If you have a cattle farming enterprise where the focus is on raising weaners for the market, the first indication of a successful business might be the number of calves you have available to send off to the market, right? Well, there is more than what meets the eye if you are really into determining the real returns of your farming operations.

The real test of your farming operations is maximising what you eventually get out of the operations in the end. 

The crop farmer might have a hectare full of cabbage ready for the market, but this is just the beginning of it all. 

There are variants along the way that stand between the time the cabbages leave the farm, and how much money eventually lands into your pocket. 

The same applies to our cattle farmer in the example above. 

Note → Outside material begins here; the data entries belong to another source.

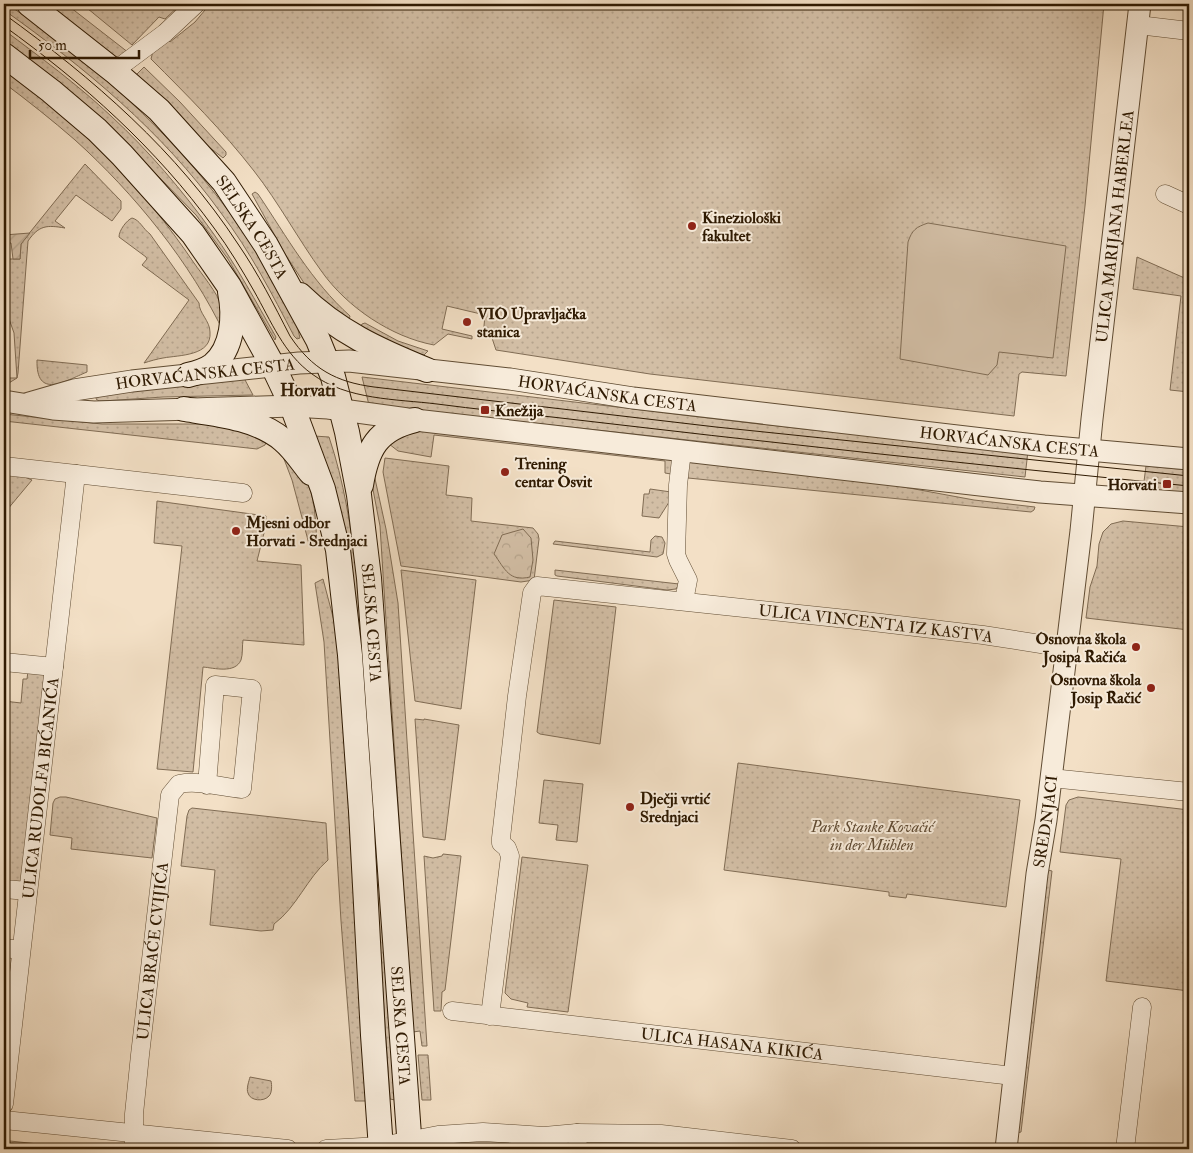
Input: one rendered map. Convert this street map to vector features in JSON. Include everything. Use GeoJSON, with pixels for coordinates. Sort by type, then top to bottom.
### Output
{"type":"FeatureCollection","features":[{"type":"Feature","properties":{"kind":"main road","name":"SELSKA CESTA"},"geometry":{"type":"LineString","coordinates":[[29,4],[114,71],[159,110],[224,182],[249,218],[286,281],[328,362],[342,410],[359,494],[369,578],[409,1145]]}},
{"type":"Feature","properties":{"kind":"main road","name":"SELSKA CESTA"},"geometry":{"type":"LineString","coordinates":[[4,55],[97,130],[193,234],[229,286],[273,366],[292,406],[323,489],[338,550],[350,655],[362,821],[381,1147]]}},
{"type":"Feature","properties":{"kind":"main road"},"geometry":{"type":"LineString","coordinates":[[286,281],[320,314],[349,334],[379,350],[427,370]]}},
{"type":"Feature","properties":{"kind":"main road"},"geometry":{"type":"LineString","coordinates":[[188,375],[208,369],[225,350],[231,324],[229,286]]}},
{"type":"Feature","properties":{"kind":"main road"},"geometry":{"type":"LineString","coordinates":[[184,409],[224,416],[266,429],[289,446],[323,489]]}},
{"type":"Feature","properties":{"kind":"main road"},"geometry":{"type":"LineString","coordinates":[[359,494],[366,460],[377,440],[395,426],[415,420]]}},
{"type":"Feature","properties":{"kind":"street"},"geometry":{"type":"LineString","coordinates":[[114,71],[165,33],[196,4]]}},
{"type":"Feature","properties":{"kind":"street","name":"ULICA MARIJANA HABERLEA"},"geometry":{"type":"LineString","coordinates":[[1085,495],[1140,4]]}},
{"type":"Feature","properties":{"kind":"street"},"geometry":{"type":"LineString","coordinates":[[1138,25],[1189,30]]}},
{"type":"Feature","properties":{"kind":"street"},"geometry":{"type":"LineString","coordinates":[[1165,194],[1189,204]]}},
{"type":"Feature","properties":{"kind":"street","name":"HORVAĆANSKA CESTA"},"geometry":{"type":"LineString","coordinates":[[26,404],[53,395],[132,381],[273,366],[349,361],[510,380],[652,400],[1044,446],[1189,459]]}},
{"type":"Feature","properties":{"kind":"street","name":"HORVAĆANSKA CESTA"},"geometry":{"type":"LineString","coordinates":[[4,401],[54,409],[94,412],[292,406],[342,410],[1040,492],[1189,503]]}},
{"type":"Feature","properties":{"kind":"street"},"geometry":{"type":"LineString","coordinates":[[682,450],[678,485],[676,554],[688,580],[684,602]]}},
{"type":"Feature","properties":{"kind":"street"},"geometry":{"type":"LineString","coordinates":[[4,466],[243,493]]}},
{"type":"Feature","properties":{"kind":"street","name":"ULICA RUDOLFA BIĆANIĆA"},"geometry":{"type":"LineString","coordinates":[[4,1104],[12,949],[28,891],[76,474]]}},
{"type":"Feature","properties":{"kind":"street","name":"SREDNJACI"},"geometry":{"type":"LineString","coordinates":[[1006,1149],[1037,874],[1051,778],[1085,495]]}},
{"type":"Feature","properties":{"kind":"street","name":"ULICA VINCENTA IZ KASTVA"},"geometry":{"type":"LineString","coordinates":[[490,1016],[510,856],[508,848],[501,843],[501,838],[517,696],[532,593],[537,586],[903,625],[1066,648]]}},
{"type":"Feature","properties":{"kind":"street"},"geometry":{"type":"LineString","coordinates":[[4,662],[54,666]]}},
{"type":"Feature","properties":{"kind":"street","name":"ULICA BRAĆE CVIJIĆA"},"geometry":{"type":"LineString","coordinates":[[134,1141],[134,1114],[141,1046],[170,795],[179,784],[186,783],[242,789],[252,688],[215,685],[207,785]]}},
{"type":"Feature","properties":{"kind":"street"},"geometry":{"type":"LineString","coordinates":[[1051,778],[1189,792]]}},
{"type":"Feature","properties":{"kind":"street"},"geometry":{"type":"LineString","coordinates":[[4,888],[28,891]]}},
{"type":"Feature","properties":{"kind":"street"},"geometry":{"type":"LineString","coordinates":[[1125,1149],[1142,1007]]}},
{"type":"Feature","properties":{"kind":"street","name":"ULICA HASANA KIKIĆA"},"geometry":{"type":"LineString","coordinates":[[452,1011],[1013,1076]]}},
{"type":"Feature","properties":{"kind":"street"},"geometry":{"type":"LineString","coordinates":[[4,1120],[134,1141],[288,1149]]}},
{"type":"Feature","properties":{"kind":"street"},"geometry":{"type":"LineString","coordinates":[[326,1149],[409,1145],[438,1135],[482,1132],[544,1136],[578,1141],[661,1134],[721,1145],[792,1149]]}},
{"type":"Feature","properties":{"kind":"green space"},"geometry":{"type":"Polygon","coordinates":[[[4,4],[7,4],[48,33],[100,75],[156,126],[182,154],[230,213],[251,244],[288,306],[300,338],[297,339],[294,336],[260,273],[232,227],[174,155],[121,102],[93,78],[4,10],[4,4]]]}},
{"type":"Feature","properties":{"kind":"green space"},"geometry":{"type":"Polygon","coordinates":[[[47,4],[66,4],[129,53],[122,63],[47,4]]]}},
{"type":"Feature","properties":{"kind":"green space"},"geometry":{"type":"Polygon","coordinates":[[[82,4],[181,4],[165,19],[159,17],[132,45],[82,4]]]}},
{"type":"Feature","properties":{"kind":"green space","name":"Kineziološki fakultet"},"geometry":{"type":"Polygon","coordinates":[[[210,4],[1104,4],[1085,206],[1066,376],[1022,372],[1019,374],[1014,416],[650,374],[496,350],[491,335],[482,332],[485,315],[447,306],[442,329],[472,336],[472,339],[448,334],[434,345],[402,335],[371,319],[332,285],[263,183],[242,156],[151,59],[153,51],[167,39],[170,42],[195,22],[210,4]]]}},
{"type":"Feature","properties":{"kind":"green space"},"geometry":{"type":"Polygon","coordinates":[[[4,30],[98,104],[139,143],[165,172],[202,217],[230,258],[276,337],[275,340],[228,259],[196,215],[118,135],[48,74],[4,41],[4,30]]]}},
{"type":"Feature","properties":{"kind":"green space"},"geometry":{"type":"Polygon","coordinates":[[[144,67],[180,102],[226,152],[223,158],[199,139],[136,75],[144,67]]]}},
{"type":"Feature","properties":{"kind":"green space"},"geometry":{"type":"Polygon","coordinates":[[[4,69],[58,111],[108,157],[153,208],[217,295],[222,308],[225,335],[196,282],[159,230],[119,183],[75,140],[4,83],[4,69]]]}},
{"type":"Feature","properties":{"kind":"green space"},"geometry":{"type":"Polygon","coordinates":[[[85,164],[121,201],[121,209],[112,221],[76,195],[55,221],[65,228],[44,227],[36,232],[28,241],[17,378],[14,333],[8,316],[4,259],[20,259],[23,241],[85,164]]]}},
{"type":"Feature","properties":{"kind":"green space"},"geometry":{"type":"Polygon","coordinates":[[[255,192],[311,273],[350,316],[348,324],[306,286],[285,254],[252,194],[255,192]]]}},
{"type":"Feature","properties":{"kind":"green space"},"geometry":{"type":"Polygon","coordinates":[[[132,218],[150,234],[199,303],[210,332],[206,346],[194,353],[161,358],[144,363],[189,300],[142,265],[147,259],[146,257],[119,237],[120,231],[132,218]]]}},
{"type":"Feature","properties":{"kind":"green space"},"geometry":{"type":"Polygon","coordinates":[[[928,223],[1066,246],[1053,358],[999,352],[997,365],[988,375],[900,359],[908,242],[915,230],[928,223]]]}},
{"type":"Feature","properties":{"kind":"green space"},"geometry":{"type":"Polygon","coordinates":[[[30,233],[21,244],[20,259],[13,259],[11,243],[4,243],[4,235],[30,233]]]}},
{"type":"Feature","properties":{"kind":"green space"},"geometry":{"type":"Polygon","coordinates":[[[1137,257],[1189,280],[1189,392],[1170,390],[1181,296],[1133,289],[1137,257]]]}},
{"type":"Feature","properties":{"kind":"green space"},"geometry":{"type":"Polygon","coordinates":[[[365,323],[398,341],[428,351],[424,355],[411,352],[358,330],[365,323]]]}},
{"type":"Feature","properties":{"kind":"green space"},"geometry":{"type":"Polygon","coordinates":[[[37,360],[87,365],[87,372],[61,383],[47,384],[41,380],[37,360]]]}},
{"type":"Feature","properties":{"kind":"green space"},"geometry":{"type":"Polygon","coordinates":[[[362,377],[812,430],[1028,451],[1025,477],[369,405],[362,377]]]}},
{"type":"Feature","properties":{"kind":"green space"},"geometry":{"type":"Polygon","coordinates":[[[4,378],[17,378],[4,386],[4,378]]]}},
{"type":"Feature","properties":{"kind":"green space"},"geometry":{"type":"Polygon","coordinates":[[[244,378],[253,395],[163,397],[103,401],[96,399],[97,395],[244,378]]]}},
{"type":"Feature","properties":{"kind":"green space"},"geometry":{"type":"Polygon","coordinates":[[[4,414],[102,424],[229,424],[244,427],[266,442],[265,445],[257,449],[4,421],[4,414]]]}},
{"type":"Feature","properties":{"kind":"green space"},"geometry":{"type":"Polygon","coordinates":[[[409,428],[669,457],[674,462],[671,474],[665,473],[665,461],[434,435],[431,457],[398,451],[384,440],[409,428]]]}},
{"type":"Feature","properties":{"kind":"green space"},"geometry":{"type":"Polygon","coordinates":[[[314,436],[329,437],[346,505],[357,575],[395,1100],[390,1099],[372,829],[314,436]]]}},
{"type":"Feature","properties":{"kind":"green space"},"geometry":{"type":"Polygon","coordinates":[[[279,446],[308,484],[314,508],[317,542],[309,544],[292,480],[279,446]]]}},
{"type":"Feature","properties":{"kind":"green space"},"geometry":{"type":"Polygon","coordinates":[[[385,458],[449,466],[446,495],[472,498],[471,521],[533,528],[538,534],[539,539],[534,580],[521,582],[401,566],[383,472],[385,458]]]}},
{"type":"Feature","properties":{"kind":"green space"},"geometry":{"type":"Polygon","coordinates":[[[697,460],[893,485],[974,500],[1035,507],[1031,512],[688,478],[681,473],[689,462],[697,460]]]}},
{"type":"Feature","properties":{"kind":"green space"},"geometry":{"type":"Polygon","coordinates":[[[372,465],[386,529],[398,603],[427,1046],[422,1046],[420,1031],[413,1032],[380,526],[370,474],[372,465]]]}},
{"type":"Feature","properties":{"kind":"green space"},"geometry":{"type":"Polygon","coordinates":[[[1146,466],[1189,470],[1189,494],[1143,489],[1146,466]]]}},
{"type":"Feature","properties":{"kind":"green space"},"geometry":{"type":"Polygon","coordinates":[[[10,471],[32,480],[7,510],[4,510],[4,482],[8,482],[10,471]]]}},
{"type":"Feature","properties":{"kind":"green space"},"geometry":{"type":"Polygon","coordinates":[[[650,489],[671,492],[671,499],[659,518],[642,516],[644,494],[649,494],[650,489]]]}},
{"type":"Feature","properties":{"kind":"green space"},"geometry":{"type":"Polygon","coordinates":[[[157,501],[266,516],[266,525],[257,561],[301,565],[304,645],[243,640],[241,660],[234,667],[224,669],[203,667],[193,772],[157,769],[182,546],[154,543],[157,501]]]}},
{"type":"Feature","properties":{"kind":"green space"},"geometry":{"type":"Polygon","coordinates":[[[1123,521],[1189,527],[1189,630],[1086,618],[1090,587],[1097,566],[1099,544],[1103,532],[1111,524],[1123,521]]]}},
{"type":"Feature","properties":{"kind":"green space"},"geometry":{"type":"Polygon","coordinates":[[[523,529],[531,538],[533,560],[530,577],[517,578],[508,573],[494,554],[502,535],[523,529]]]}},
{"type":"Feature","properties":{"kind":"green space"},"geometry":{"type":"Polygon","coordinates":[[[655,536],[662,537],[665,543],[663,554],[657,557],[553,544],[555,541],[650,552],[651,540],[655,536]]]}},
{"type":"Feature","properties":{"kind":"green space"},"geometry":{"type":"Polygon","coordinates":[[[401,570],[476,580],[461,709],[415,701],[401,570]]]}},
{"type":"Feature","properties":{"kind":"green space"},"geometry":{"type":"Polygon","coordinates":[[[555,570],[679,584],[676,589],[667,590],[557,576],[555,575],[555,570]]]}},
{"type":"Feature","properties":{"kind":"green space"},"geometry":{"type":"Polygon","coordinates":[[[323,579],[337,632],[368,1101],[355,1101],[341,921],[324,642],[315,583],[323,579]]]}},
{"type":"Feature","properties":{"kind":"green space"},"geometry":{"type":"Polygon","coordinates":[[[554,600],[616,607],[600,744],[537,732],[554,600]]]}},
{"type":"Feature","properties":{"kind":"green space"},"geometry":{"type":"Polygon","coordinates":[[[28,671],[39,672],[44,675],[46,683],[24,877],[20,882],[4,882],[4,701],[21,703],[23,679],[27,679],[28,671]]]}},
{"type":"Feature","properties":{"kind":"green space"},"geometry":{"type":"Polygon","coordinates":[[[415,719],[459,725],[445,840],[423,837],[415,719]]]}},
{"type":"Feature","properties":{"kind":"green space","name":"Park Stanke Kovačić in der Mühlen"},"geometry":{"type":"Polygon","coordinates":[[[738,763],[1020,800],[1006,907],[907,894],[906,898],[889,896],[889,892],[724,870],[738,763]]]}},
{"type":"Feature","properties":{"kind":"green space"},"geometry":{"type":"Polygon","coordinates":[[[544,780],[583,784],[577,842],[556,840],[558,825],[539,823],[544,780]]]}},
{"type":"Feature","properties":{"kind":"green space"},"geometry":{"type":"Polygon","coordinates":[[[60,797],[157,818],[152,858],[71,849],[72,838],[50,835],[53,803],[55,799],[60,797]]]}},
{"type":"Feature","properties":{"kind":"green space"},"geometry":{"type":"Polygon","coordinates":[[[1078,797],[1189,810],[1189,991],[1106,981],[1121,859],[1060,852],[1066,805],[1069,800],[1078,797]]]}},
{"type":"Feature","properties":{"kind":"green space"},"geometry":{"type":"Polygon","coordinates":[[[192,808],[326,823],[328,860],[314,875],[289,909],[274,924],[273,930],[261,931],[210,925],[215,870],[181,866],[187,816],[192,808]]]}},
{"type":"Feature","properties":{"kind":"green space"},"geometry":{"type":"Polygon","coordinates":[[[443,854],[461,856],[445,990],[442,992],[441,1011],[434,1011],[424,856],[433,858],[443,854]]]}},
{"type":"Feature","properties":{"kind":"green space"},"geometry":{"type":"Polygon","coordinates":[[[522,857],[588,865],[568,1012],[527,1007],[528,1003],[511,999],[505,993],[522,857]]]}},
{"type":"Feature","properties":{"kind":"green space"},"geometry":{"type":"Polygon","coordinates":[[[1048,870],[1052,871],[1021,1132],[1017,1133],[1048,870]]]}},
{"type":"Feature","properties":{"kind":"green space"},"geometry":{"type":"Polygon","coordinates":[[[418,1055],[428,1055],[431,1100],[422,1100],[418,1055]]]}},
{"type":"Feature","properties":{"kind":"green space"},"geometry":{"type":"Polygon","coordinates":[[[250,1077],[271,1081],[272,1089],[267,1098],[257,1100],[249,1096],[247,1089],[250,1077]]]}},
{"type":"Feature","properties":{"kind":"green space"},"geometry":{"type":"Polygon","coordinates":[[[10,1141],[85,1149],[9,1149],[10,1141]]]}},
{"type":"Feature","properties":{"kind":"tram line"},"geometry":{"type":"LineString","coordinates":[[4,14],[102,91],[161,147],[214,210],[238,244],[298,347],[316,365],[348,382],[374,387],[716,427],[1189,476]]}},
{"type":"Feature","properties":{"kind":"tram line"},"geometry":{"type":"LineString","coordinates":[[4,26],[62,70],[117,118],[143,144],[192,199],[225,243],[279,336],[294,357],[312,374],[326,383],[341,389],[356,394],[389,399],[870,453],[1189,486]]}},
{"type":"Feature","properties":{"kind":"place","name":"Kineziološki fakultet"},"geometry":{"type":"Point","coordinates":[692,226]}},
{"type":"Feature","properties":{"kind":"place","name":"VIO Upravljačka stanica"},"geometry":{"type":"Point","coordinates":[467,322]}},
{"type":"Feature","properties":{"kind":"place","name":"Knežija"},"geometry":{"type":"Point","coordinates":[485,410]}},
{"type":"Feature","properties":{"kind":"place","name":"Trening centar Osvit"},"geometry":{"type":"Point","coordinates":[505,472]}},
{"type":"Feature","properties":{"kind":"place","name":"Horvati"},"geometry":{"type":"Point","coordinates":[1167,484]}},
{"type":"Feature","properties":{"kind":"place","name":"Mjesni odbor Horvati - Srednjaci"},"geometry":{"type":"Point","coordinates":[236,531]}},
{"type":"Feature","properties":{"kind":"place","name":"Osnovna škola Josipa Račića"},"geometry":{"type":"Point","coordinates":[1136,647]}},
{"type":"Feature","properties":{"kind":"place","name":"Osnovna škola Josip Račić"},"geometry":{"type":"Point","coordinates":[1151,688]}},
{"type":"Feature","properties":{"kind":"place","name":"Dječji vrtić Srednjaci"},"geometry":{"type":"Point","coordinates":[630,807]}},
{"type":"Feature","properties":{"kind":"district","name":"Horvati"},"geometry":{"type":"Point","coordinates":[308,390]}}]}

It does not really matter how many weaners he loads onto the truck destined for auctions, but rather how much he gets to take back home at the end of the day. 

These are the real tests of farming. 

Simply put, the main indicator of how successful you are as a farmer depends on how well you manage the hidden costs of farming. 

How do you manage costs that are hidden, you ask? Well, you must peel through layers of costs to get to them, and address them as soon as you find them.

Let me break it down for you. A farmer taking his cattle to an auction might cater for transport costs in his planning, but not for the costs of the people helping him load the cattle onto the truck, to which he pays some nominal fees. 

Also, a calf or two might not be in the kraal at the time of auction, and someone would have to be hired to look for it. 

That is, of course, another cost we never expect. What about the fuel you use to go to your communal farm every month? 

Do you consider vaccination, feed and lick costs in your final costs of farming before declaring that you made a profit? 

All these costs need to be broken down and assigned per cattle so that you can properly determine the actual success of your farming operations.

Our crop farmer above needs to take the costs of fertilisers, the seasonal workers he employs for weeding, and also the cost of fuel for his trips to manage the farm. 

Dear farmers, there are costs that we often ignore in our farming operations. We dismiss them as being too nominal or small to account for. This is a grave mistake.

Consider all costs – even the small ones – and you will uncover the real cost of farming. 

You will uncover the hidden costs that lay in ambush of your farming operations.